Basierend auf den Erkenntnissen der Bestandsaufnahme sind im nächsten Schritt die bestehenden Schutzmaßnahmen kritisch zu prüfen und – falls erforderlich – sinnvolle ergänzende Schutzmaßnahmen zu treffen. Nicht zwingend notwendig sind die „bestmöglichen” Schutzmaßnahmen, vielmehr muss der wirtschaftliche und persönliche Aufwand in einem adäquaten Verhältnis zur Bedeutung des Geschäftsgeheimnisses und den drohenden Risiken stehen.

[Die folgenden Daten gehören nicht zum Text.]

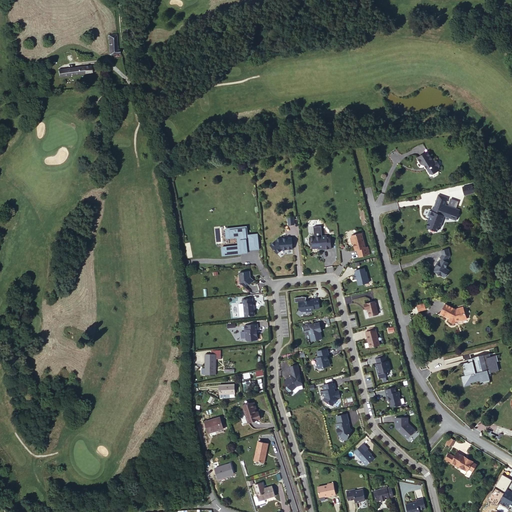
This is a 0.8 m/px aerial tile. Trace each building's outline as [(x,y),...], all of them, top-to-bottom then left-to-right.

Welche Maßnahmen nun konkret in Betracht kommen, ergibt sich teils bereits aus dem Datenschutzrecht:

Organisatorische Maßnahmen
Ideal ist die Schaffung klarer Verantwortlichkeiten und die Festlegung, welche Personen für das Management des Know-hows zuständig sind.

Zu den zentralen organisatorischen Maßnahmen gehört es darüber hinaus, den Zugang zu den Informationen zu beschränken und – soweit datenschutzrechtlich zulässig – zu dokumentieren, wann bestimmte Informationen eingesehen bzw. genutzt werden. Der Zugang sollte – insbesondere bei existenziellem Kern-Know-how – nur auf einer sog. „need to know”-Basis und durch sorgfältig ausgewählte Personen erfolgen, z. B. durch entsprechende Berechtigungskonzepte.
Um Mitarbeiter zu sensibilisieren und die Nachweisbarkeit der Vertraulichkeit von schützenswerten Informationen zu erhöhen, sollten diese ausdrücklich als vertraulich gekennzeichnet werden. Zudem sollten Mitarbeiter regelmäßig auf ihre bestehenden gesetzlichen und ggf. vertraglichen Geheimhaltungspflichten hingewiesen werden, insbesondere falls das Ende des Arbeitsverhältnisses in Aussicht steht. Darüber hinaus bietet es sich an, Mitarbeiter, die intensiv mit schützenswerten Informationen umgehen, einschlägig zu schulen.

Technische Maßnahmen
Zu den einzelnen IT-Sicherheitsmaßnahmen zählen bspw. personalisierte Nutzerkennungen, Passwortschutz, Zwei-Faktor-Authentifizierung, sichere Benutzer-Administration mit aktiver Sperrmöglichkeit durch den Administrator, Verschlüsselung von Daten und Verbindungen und, last but not least, die technische Trennung von beruflich und privat genutzten Endgeräten.

Rechtliche Maßnahmen

Zentrale Gefahrenquelle für den Verlust von Know-how wird regelmäßig die Weitergabe von Geschäftsgeheimnissen durch Arbeitnehmer sein. Sie sind zwar während des Arbeitsverhältnisses bzw. sogar nach dessen Ende in einem bestimmten Umfang zur vertraulichen Behandlung von Geschäftsgeheimnissen verpflichtet. Um den Schutz der Informationen zu erweitern und Arbeitnehmer auf die bestehende Pflicht an prominenter Stelle hinzuweisen, sollten Unternehmen trotzdem ausdrücklich eine Vertraulichkeitsverpflichtung in den Arbeitsvertrag aufnehmen.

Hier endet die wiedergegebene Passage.